Microsoft cancels leases for AI data centers, analyst says
Scale and nature of Microsoft’s lease cancellations
- Commenters note “a couple hundred megawatts” is large but still modest relative to Microsoft’s stated ~$80B AI capex.
- Confusion over the article’s wording: most conclude Microsoft was renting third‑party data center capacity and is backing out of some leases, not shutting down its own facilities.
- Several speculate this is normal reallocation: pulling back from older/overpriced or overseas leases toward owned US capacity or better‑sited facilities, not an AI retreat.
- Others stress this could simply reflect over-ordering during peak hype, now trimmed as demand and pricing become clearer.

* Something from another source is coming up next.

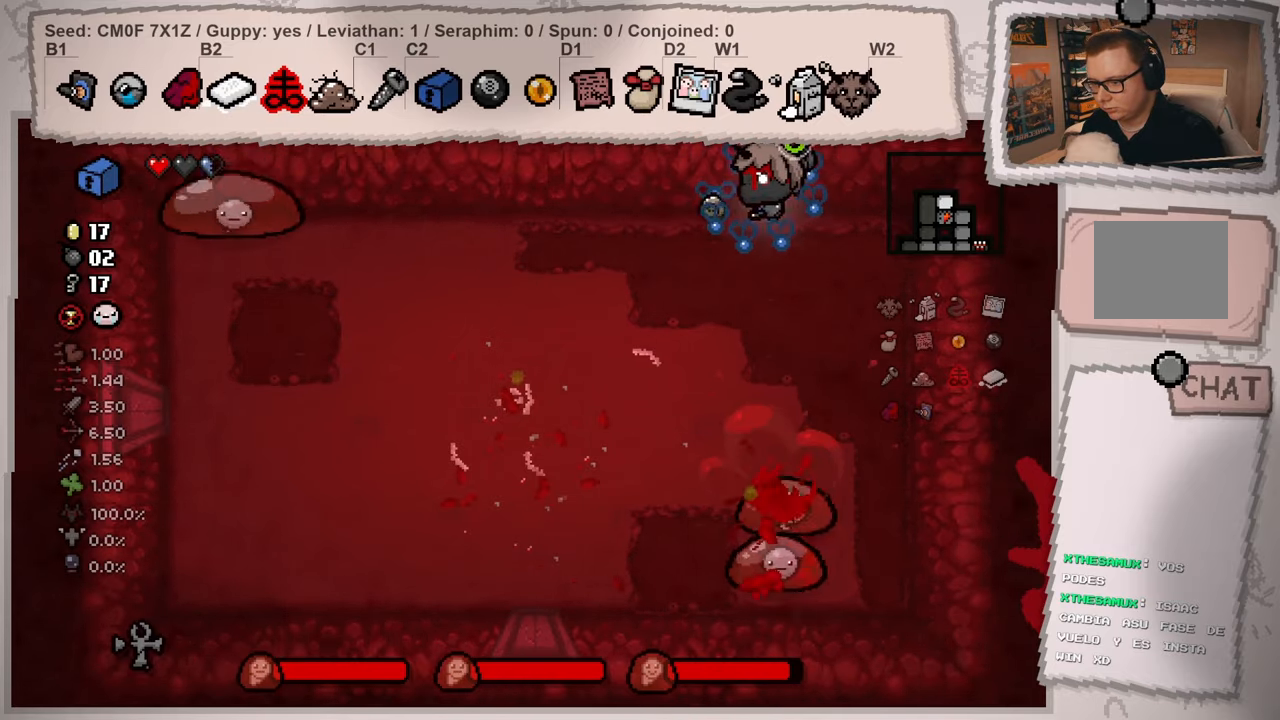
{"buttons": [], "left_stick": "right", "right_stick": "down", "events": [[17, "left_stick", "left"], [250, "right_stick", "down"], [334, "left_stick", "right"]]}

Media reliability and claims of FUD
- Strong criticism of Bloomberg’s past reporting (spy chip, subpoena stories, fake press release) leads some to frame this as potential market-moving FUD, especially around Nvidia.
- Others push back: this story is based on a TD Cowen equity research note also cited elsewhere; bad or sensational reporting ≠ deliberate manipulation.
- There is broader concern that inaccurate or context‑free headlines (“scaling back”, “no value”) distort nuanced moves like capacity rebalancing.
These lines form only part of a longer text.